> [Activity] Duplicate the rows word for word, starting with the line that contains "Op vakantie met de camper – waarheen?" and continuing up to and including the last line of the rows.

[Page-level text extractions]
----
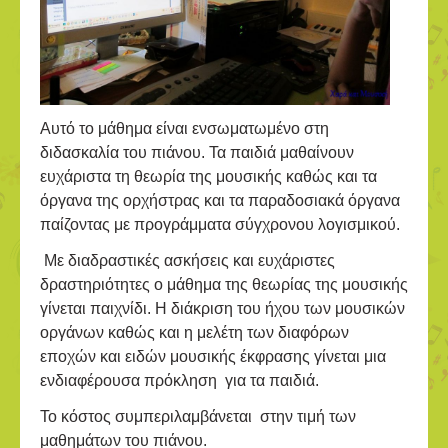
Αυτό το μάθημα είναι ενσωματωμένο στη
διδασκαλία του πιάνου. Τα παιδιά μαθαίνουν
ευχάριστα τη θεωρία της μουσικής καθώς και τα
όργανα της ορχήστρας και τα παραδοσιακά όργανα
παίζοντας με προγράμματα σύγχρονου λογισμικού.
Με διαδραστικές ασκήσεις και ευχάριστες
δραστηριότητες ο μάθημα της θεωρίας της μουσικής
γίνεται παιχνίδι. Η διάκριση του ήχου των μουσικών
οργάνων καθώς και η μελέτη των διαφόρων
εποχών και ειδών μουσικής έκφρασης γίνεται μια
ενδιαφέρουσα πρόκληση για τα παιδιά.
Το κόστος συμπεριλαμβάνεται στην τιμή των
μαθημάτων του πιάνου.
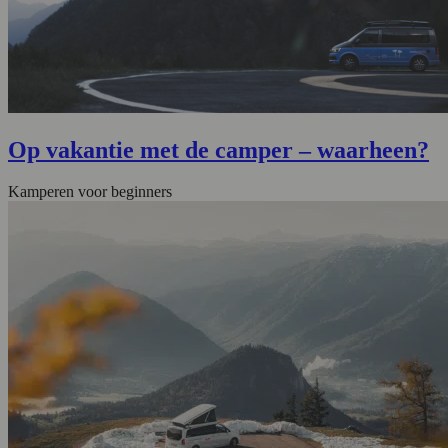
Op vakantie met de camper – waarheen?
Kamperen voor beginners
----
> [Answer space]
Op vakantie met de camper – waarheen?
Kamperen voor beginners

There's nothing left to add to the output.